The task: I need every line from the start of the material below up to and including the line containing "index mcp: (630, 212)", restated exactly, with the pictures omitted.

··· Supplied data ···

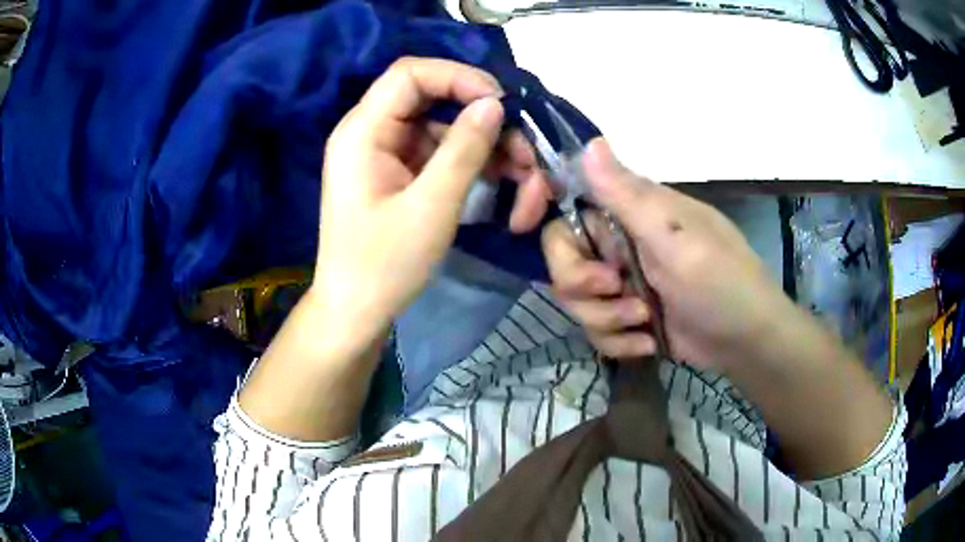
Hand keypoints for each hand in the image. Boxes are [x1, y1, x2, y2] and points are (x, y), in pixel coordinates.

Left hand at [311, 58, 549, 350]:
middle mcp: (371, 133)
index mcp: (363, 132)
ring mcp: (386, 154)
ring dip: (485, 147)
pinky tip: (503, 185)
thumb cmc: (384, 266)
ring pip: (444, 129)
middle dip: (482, 119)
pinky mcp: (399, 175)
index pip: (410, 75)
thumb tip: (494, 104)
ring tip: (526, 178)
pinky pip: (440, 154)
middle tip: (525, 151)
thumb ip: (464, 149)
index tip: (502, 103)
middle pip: (432, 100)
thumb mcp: (431, 207)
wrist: (356, 313)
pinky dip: (472, 165)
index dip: (458, 78)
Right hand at [542, 139, 794, 369]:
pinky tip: (648, 341)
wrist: (746, 342)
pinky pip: (596, 329)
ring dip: (606, 319)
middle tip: (616, 289)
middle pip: (561, 258)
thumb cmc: (722, 282)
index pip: (566, 201)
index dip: (538, 209)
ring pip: (576, 300)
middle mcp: (619, 243)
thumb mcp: (677, 239)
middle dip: (580, 285)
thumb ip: (630, 197)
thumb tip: (590, 142)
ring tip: (645, 323)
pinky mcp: (626, 317)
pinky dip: (619, 342)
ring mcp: (622, 283)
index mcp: (630, 212)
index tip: (521, 225)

···

Response area:
Hand keypoints for each hand in the image. Boxes are [x1, y1, x2, y2] and points are (x, y), in pixel coordinates.

Left hand at [311, 58, 549, 350]:
middle mcp: (371, 133)
index mcp: (363, 132)
ring mcp: (386, 154)
ring dip: (485, 147)
pinky tip: (503, 185)
thumb cmc: (384, 266)
ring pip: (444, 129)
middle dip: (482, 119)
pinky mcp: (399, 175)
index pip: (410, 75)
thumb tip: (494, 104)
ring tip: (526, 178)
pinky pip: (440, 154)
middle tip: (525, 151)
thumb ip: (464, 149)
index tip: (502, 103)
middle pip: (432, 100)
thumb mcp: (431, 207)
wrist: (356, 313)
pinky dip: (472, 165)
index dip: (458, 78)
Right hand at [542, 139, 794, 369]:
pinky tip: (648, 341)
wrist: (746, 342)
pinky pip: (596, 329)
ring dip: (606, 319)
middle tip: (616, 289)
middle pip: (561, 258)
thumb cmc: (722, 282)
index pip: (566, 201)
index dip: (538, 209)
ring pip: (576, 300)
middle mcp: (619, 243)
thumb mcp: (677, 239)
middle dip: (580, 285)
thumb ip: (630, 197)
thumb tip: (590, 142)
ring tip: (645, 323)
pinky mcp: (626, 317)
pinky dip: (619, 342)
ring mcp: (622, 283)
index mcp: (630, 212)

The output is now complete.